Input section start

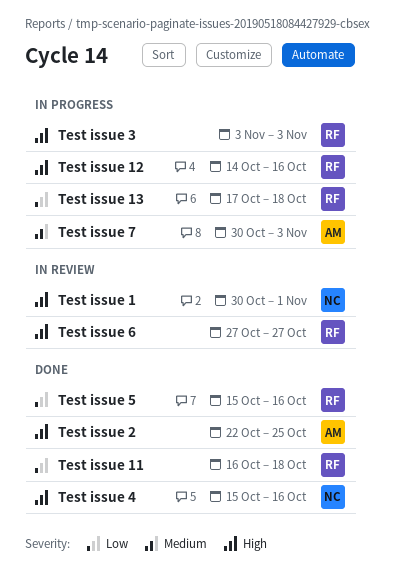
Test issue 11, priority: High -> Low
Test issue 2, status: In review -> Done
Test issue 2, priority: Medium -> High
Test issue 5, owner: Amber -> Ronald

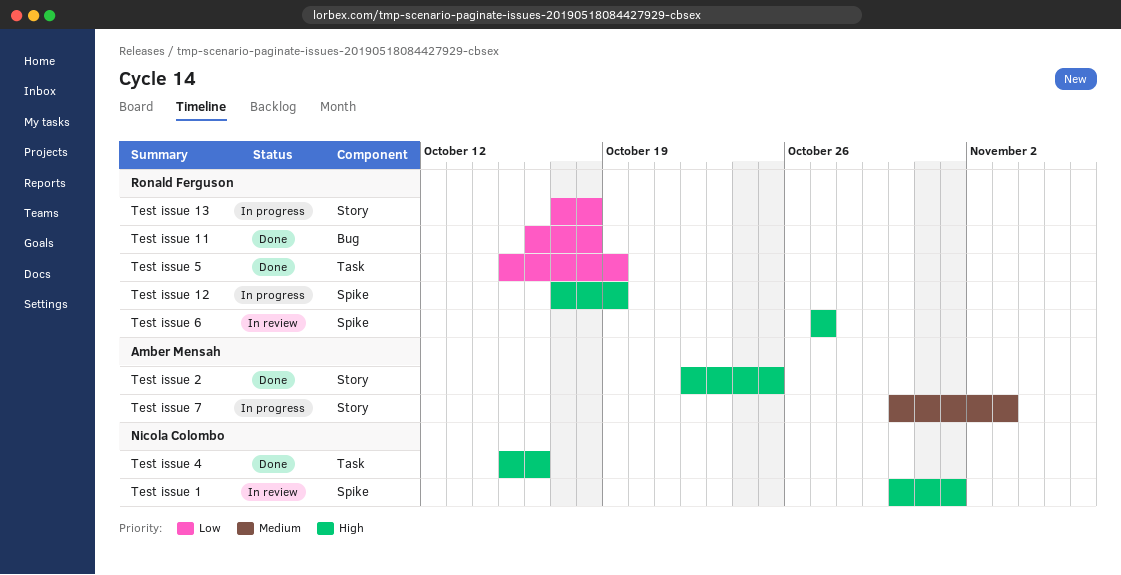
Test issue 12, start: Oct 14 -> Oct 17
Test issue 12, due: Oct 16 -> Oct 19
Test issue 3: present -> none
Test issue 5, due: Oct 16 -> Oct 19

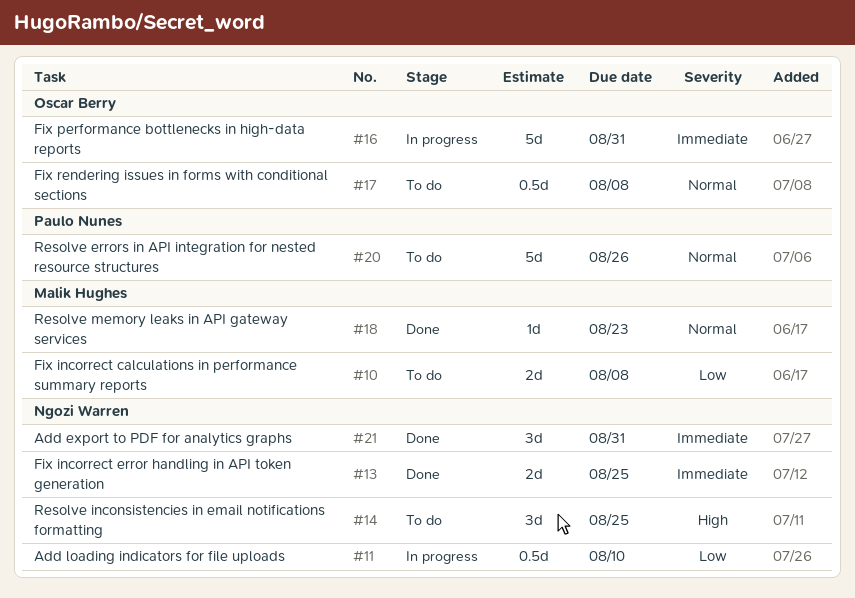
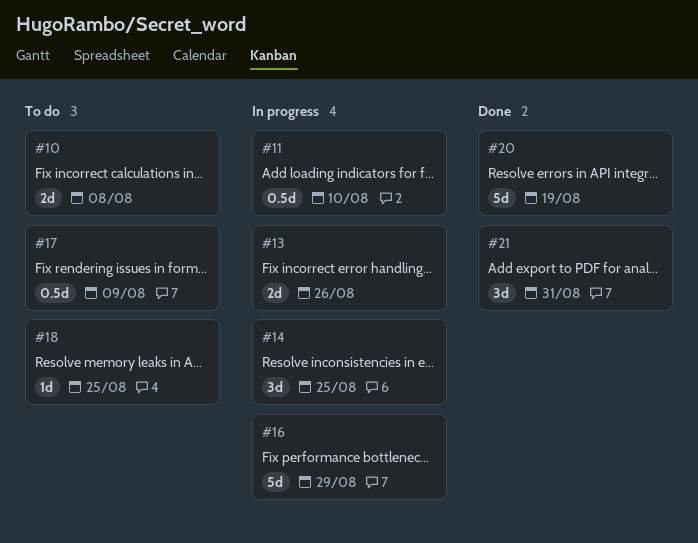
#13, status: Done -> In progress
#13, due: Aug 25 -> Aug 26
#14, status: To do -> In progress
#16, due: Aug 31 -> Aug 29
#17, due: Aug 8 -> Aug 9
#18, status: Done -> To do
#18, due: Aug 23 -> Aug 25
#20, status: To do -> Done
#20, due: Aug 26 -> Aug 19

Input section end

• _Instruction_
Reproduce the data word for word, excluding its pictures.

• _Task response_
Test issue 11, priority: High -> Low
Test issue 2, status: In review -> Done
Test issue 2, priority: Medium -> High
Test issue 5, owner: Amber -> Ronald

Test issue 12, start: Oct 14 -> Oct 17
Test issue 12, due: Oct 16 -> Oct 19
Test issue 3: present -> none
Test issue 5, due: Oct 16 -> Oct 19

#13, status: Done -> In progress
#13, due: Aug 25 -> Aug 26
#14, status: To do -> In progress
#16, due: Aug 31 -> Aug 29
#17, due: Aug 8 -> Aug 9
#18, status: Done -> To do
#18, due: Aug 23 -> Aug 25
#20, status: To do -> Done
#20, due: Aug 26 -> Aug 19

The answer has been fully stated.